- **How to complete this task**
The entries below contain pictures, which are to be left out; write out exactly, and only, the lines from the line with "Where does the" up to and including the line with "Figure 2: 3-D".

(Stored dataset items)
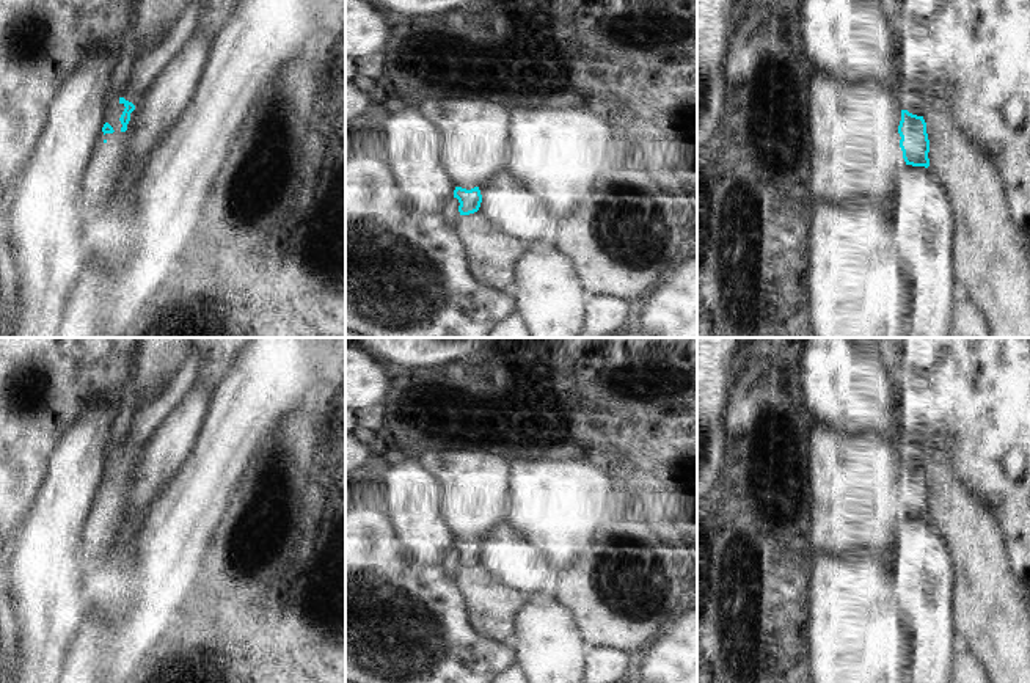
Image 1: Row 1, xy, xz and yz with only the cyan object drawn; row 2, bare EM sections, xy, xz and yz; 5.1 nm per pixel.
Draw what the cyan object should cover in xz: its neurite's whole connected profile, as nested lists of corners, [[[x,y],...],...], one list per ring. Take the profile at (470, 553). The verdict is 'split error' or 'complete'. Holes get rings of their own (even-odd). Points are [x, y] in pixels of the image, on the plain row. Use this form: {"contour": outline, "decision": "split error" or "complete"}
{"contour": [[[455,539],[454,550],[457,550],[460,554],[458,557],[460,567],[469,567],[477,564],[482,554],[482,546],[479,539],[474,539],[471,542]]], "decision": "complete"}

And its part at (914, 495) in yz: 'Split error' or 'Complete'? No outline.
Complete

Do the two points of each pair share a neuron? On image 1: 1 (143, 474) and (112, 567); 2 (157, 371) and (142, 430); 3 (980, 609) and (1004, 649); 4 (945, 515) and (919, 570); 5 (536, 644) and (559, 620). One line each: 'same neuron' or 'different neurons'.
1: same neuron
2: different neurons
3: same neuron
4: different neurons
5: same neuron

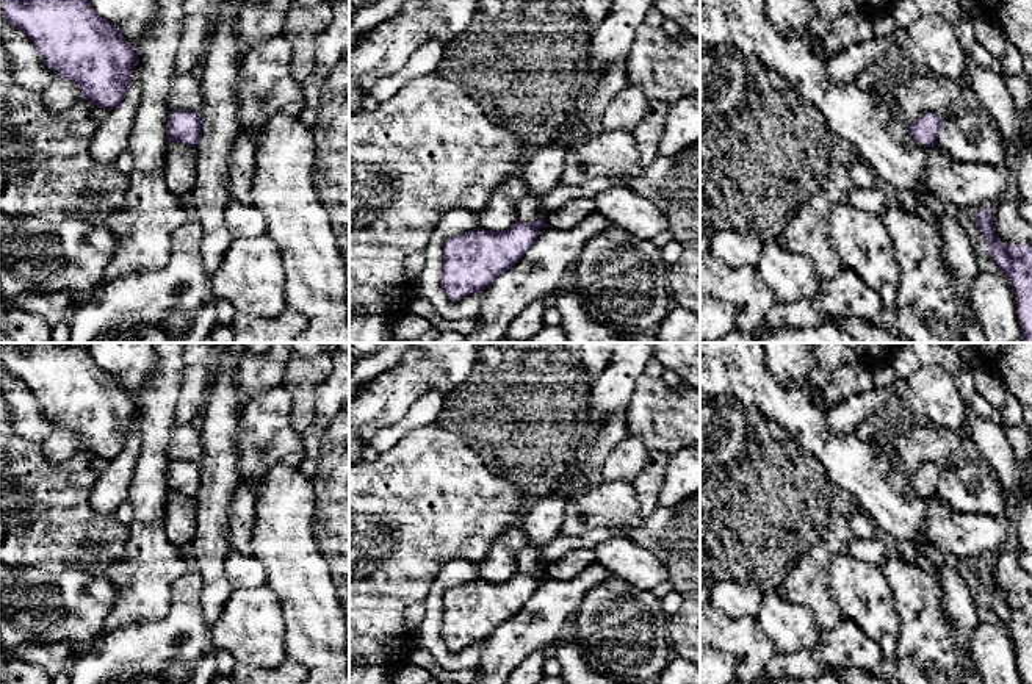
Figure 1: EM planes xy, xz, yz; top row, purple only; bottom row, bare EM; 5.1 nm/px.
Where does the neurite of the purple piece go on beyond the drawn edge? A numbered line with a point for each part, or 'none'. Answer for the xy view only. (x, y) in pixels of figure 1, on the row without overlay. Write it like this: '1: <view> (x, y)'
none

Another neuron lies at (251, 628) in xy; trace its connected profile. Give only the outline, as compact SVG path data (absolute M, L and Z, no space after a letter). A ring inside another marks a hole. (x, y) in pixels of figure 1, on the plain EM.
M268 585L233 589L208 635L216 651L229 651L241 664L276 668L288 659L282 606Z

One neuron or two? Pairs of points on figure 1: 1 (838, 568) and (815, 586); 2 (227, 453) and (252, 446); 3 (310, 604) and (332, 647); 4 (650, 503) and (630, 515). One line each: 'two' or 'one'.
1: two
2: two
3: one
4: two

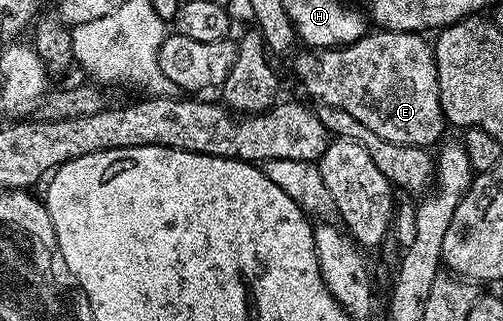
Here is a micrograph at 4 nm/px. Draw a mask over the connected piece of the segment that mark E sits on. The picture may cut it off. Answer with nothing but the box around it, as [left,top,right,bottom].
[296,29,446,149]

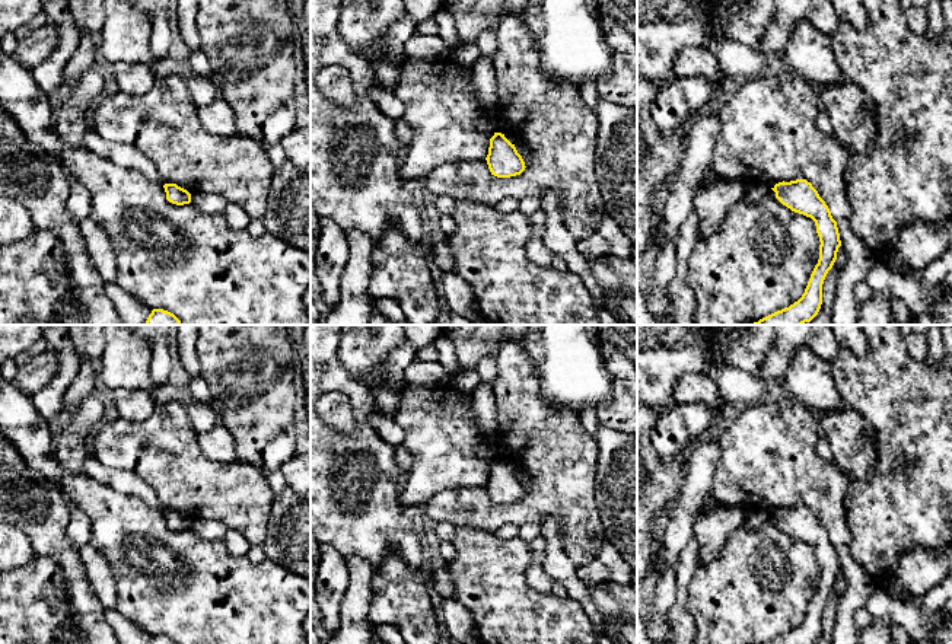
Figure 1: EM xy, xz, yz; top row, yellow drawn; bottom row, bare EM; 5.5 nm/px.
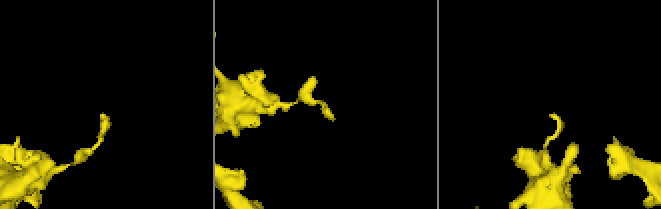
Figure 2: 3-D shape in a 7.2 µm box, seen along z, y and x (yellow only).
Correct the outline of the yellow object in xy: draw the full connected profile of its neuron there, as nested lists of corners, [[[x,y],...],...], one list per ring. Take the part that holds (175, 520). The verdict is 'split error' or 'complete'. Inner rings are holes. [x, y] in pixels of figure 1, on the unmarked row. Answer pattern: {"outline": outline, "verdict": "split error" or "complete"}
{"outline": [[[165,510],[166,526],[176,532],[184,532],[191,529],[191,520],[178,513],[176,510]]], "verdict": "complete"}

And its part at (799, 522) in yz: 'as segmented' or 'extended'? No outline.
as segmented

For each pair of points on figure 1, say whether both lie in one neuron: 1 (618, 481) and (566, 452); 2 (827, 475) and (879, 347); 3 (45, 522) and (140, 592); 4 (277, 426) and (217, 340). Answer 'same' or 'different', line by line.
1: different
2: different
3: different
4: same

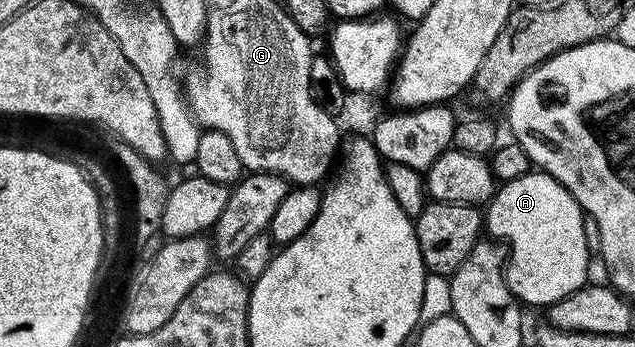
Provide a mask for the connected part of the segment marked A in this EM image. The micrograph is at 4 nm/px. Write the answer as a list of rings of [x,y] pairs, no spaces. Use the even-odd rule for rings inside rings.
[[[530,172],[519,180],[500,183],[496,194],[487,203],[483,222],[488,233],[489,230],[493,233],[490,235],[494,239],[504,240],[507,243],[505,279],[517,301],[526,307],[551,307],[586,285],[588,278],[585,277],[589,274],[589,238],[585,235],[587,218],[581,205],[570,196],[569,189],[559,184],[551,175],[544,172]]]

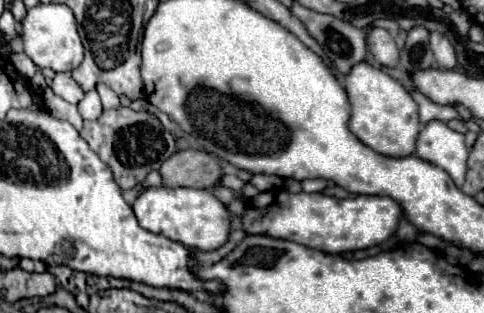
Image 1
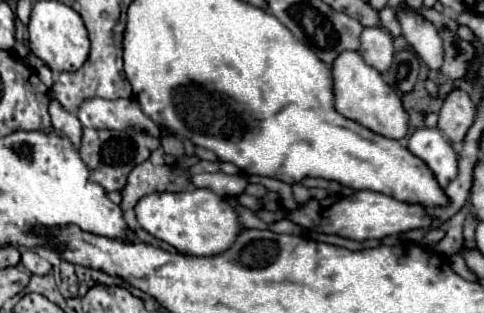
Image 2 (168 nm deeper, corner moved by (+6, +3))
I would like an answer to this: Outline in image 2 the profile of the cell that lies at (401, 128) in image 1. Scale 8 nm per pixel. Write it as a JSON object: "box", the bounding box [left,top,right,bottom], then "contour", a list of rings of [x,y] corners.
{"box":[331,51,409,139],"contour":[[[345,51],[339,53],[331,65],[333,69],[333,97],[335,97],[335,109],[365,125],[373,133],[379,133],[389,139],[403,139],[407,135],[407,125],[409,125],[409,115],[403,109],[401,97],[389,89],[389,85],[383,81],[381,73],[367,65],[363,57],[357,51]]]}

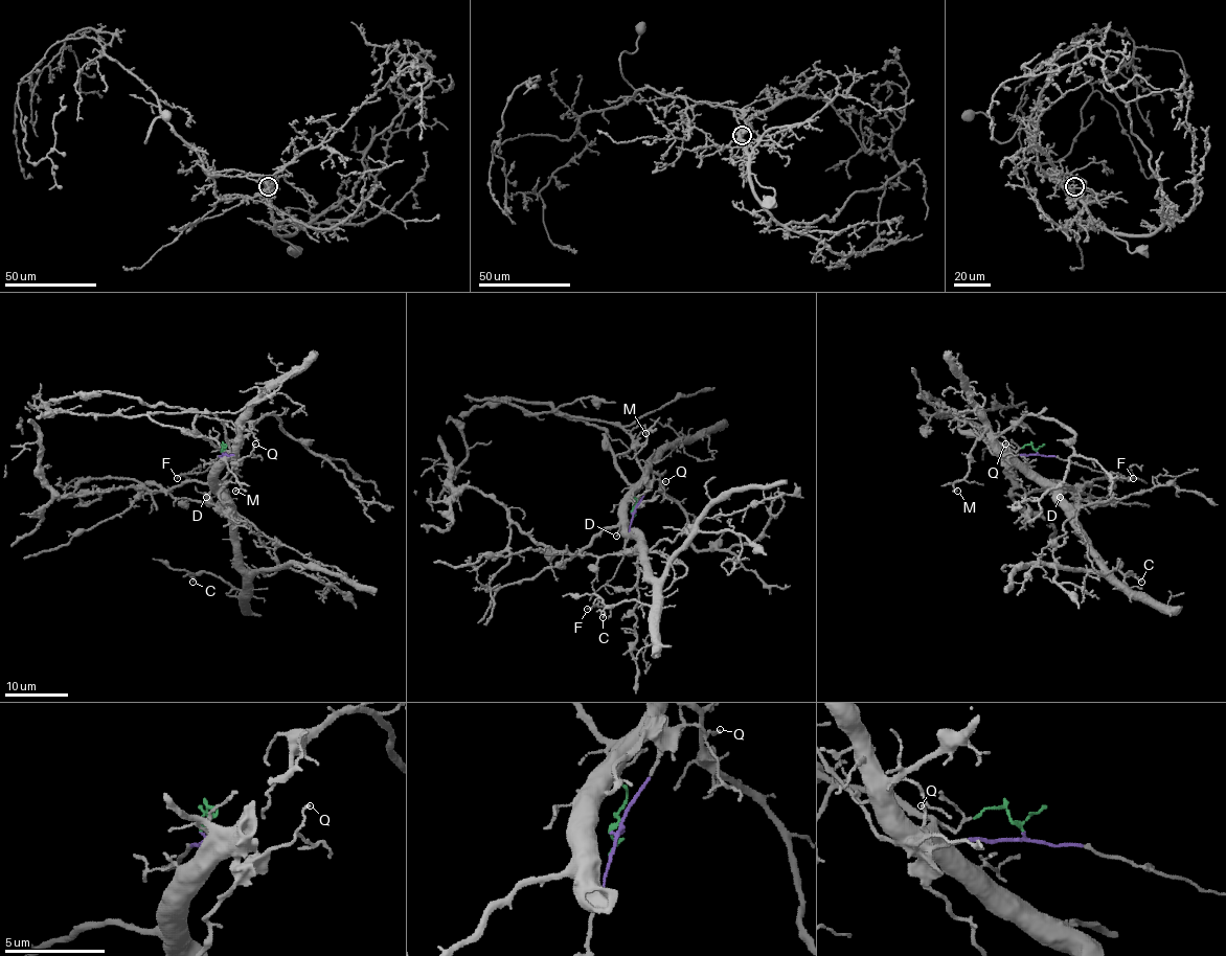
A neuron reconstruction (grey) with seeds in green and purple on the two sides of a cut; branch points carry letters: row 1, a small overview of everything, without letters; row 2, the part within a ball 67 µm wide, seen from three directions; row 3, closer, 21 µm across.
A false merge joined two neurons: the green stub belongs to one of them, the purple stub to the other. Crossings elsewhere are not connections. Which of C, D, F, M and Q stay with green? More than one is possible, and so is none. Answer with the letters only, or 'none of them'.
C, D, M

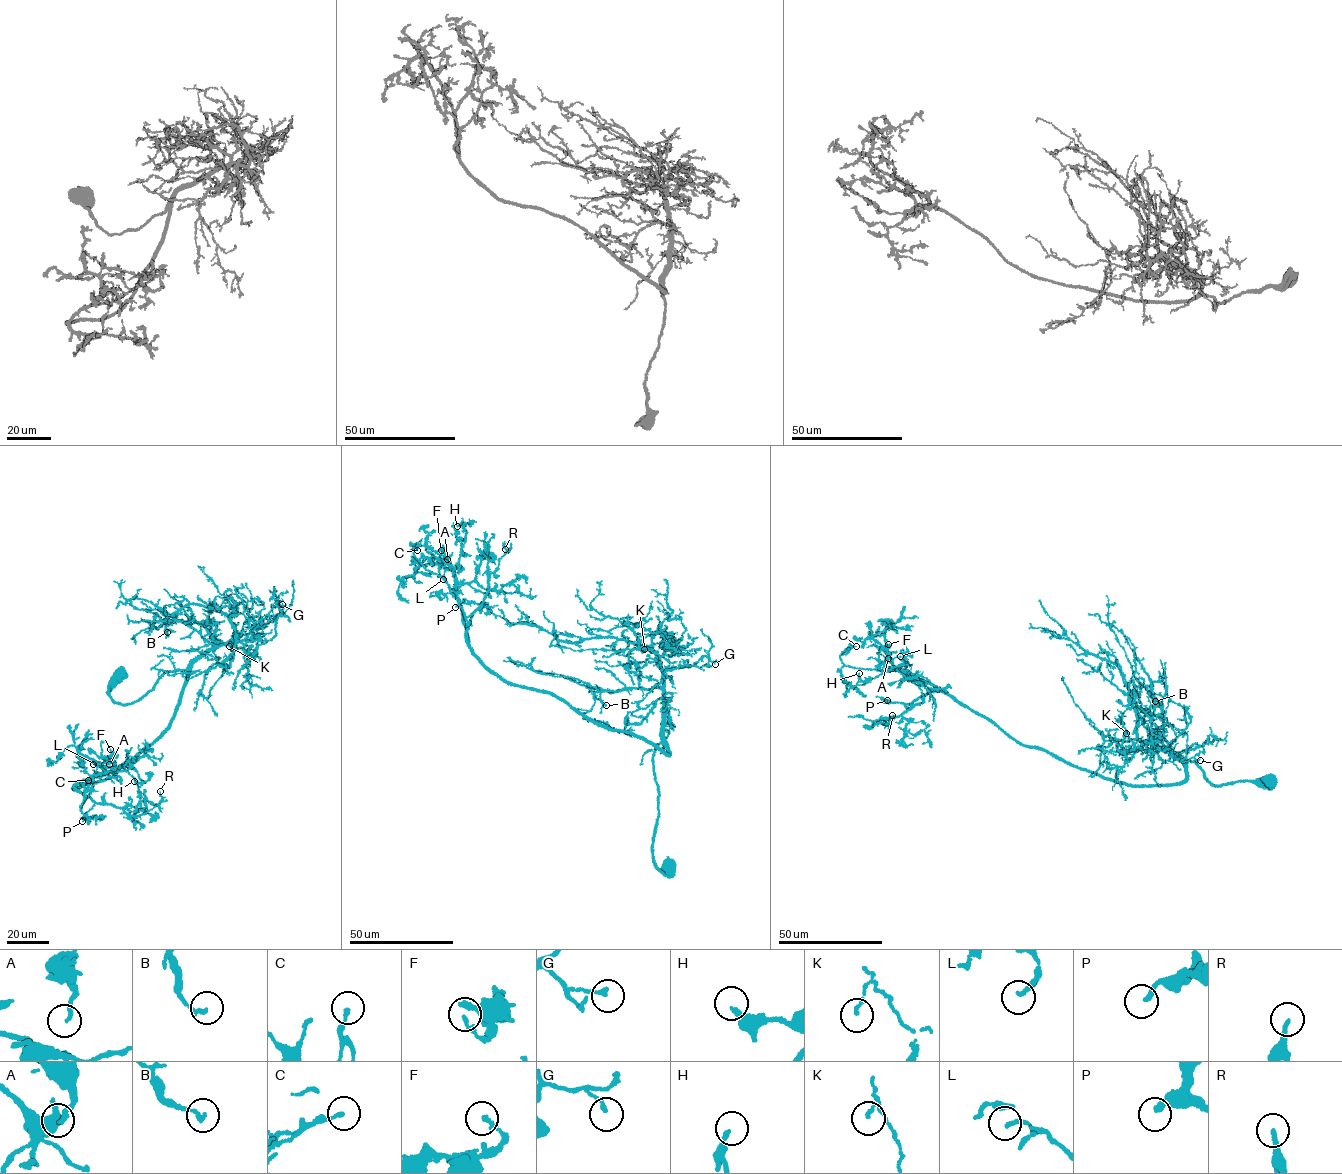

- **Expected output**
Where does the neurite of the purple piece go on beyond the drawn edge? A numbered line with a point for each part, or 'none'. Answer for the xy view only. (x, y) in pixels of figure 1, on the row without overlay. Write it like this: '1: <view> (x, y)'
none

Another neuron lies at (251, 628) in xy; trace its connected profile. Give only the outline, as compact SVG path data (absolute M, L and Z, no space after a letter). A ring inside another marks a hole. (x, y) in pixels of figure 1, on the plain EM.
M268 585L233 589L208 635L216 651L229 651L241 664L276 668L288 659L282 606Z

One neuron or two? Pairs of points on figure 1: 1 (838, 568) and (815, 586); 2 (227, 453) and (252, 446); 3 (310, 604) and (332, 647); 4 (650, 503) and (630, 515). One line each: 'two' or 'one'.
1: two
2: two
3: one
4: two

Here is a micrograph at 4 nm/px. Draw a mask over the connected piece of the segment that mark E sits on. The picture may cut it off. Answer with nothing but the box around it, as [left,top,right,bottom].
[296,29,446,149]

Figure 1: EM xy, xz, yz; top row, yellow drawn; bottom row, bare EM; 5.5 nm/px.
Figure 2: 3-D shape in a 7.2 µm box, seen along z, y and x (yellow only).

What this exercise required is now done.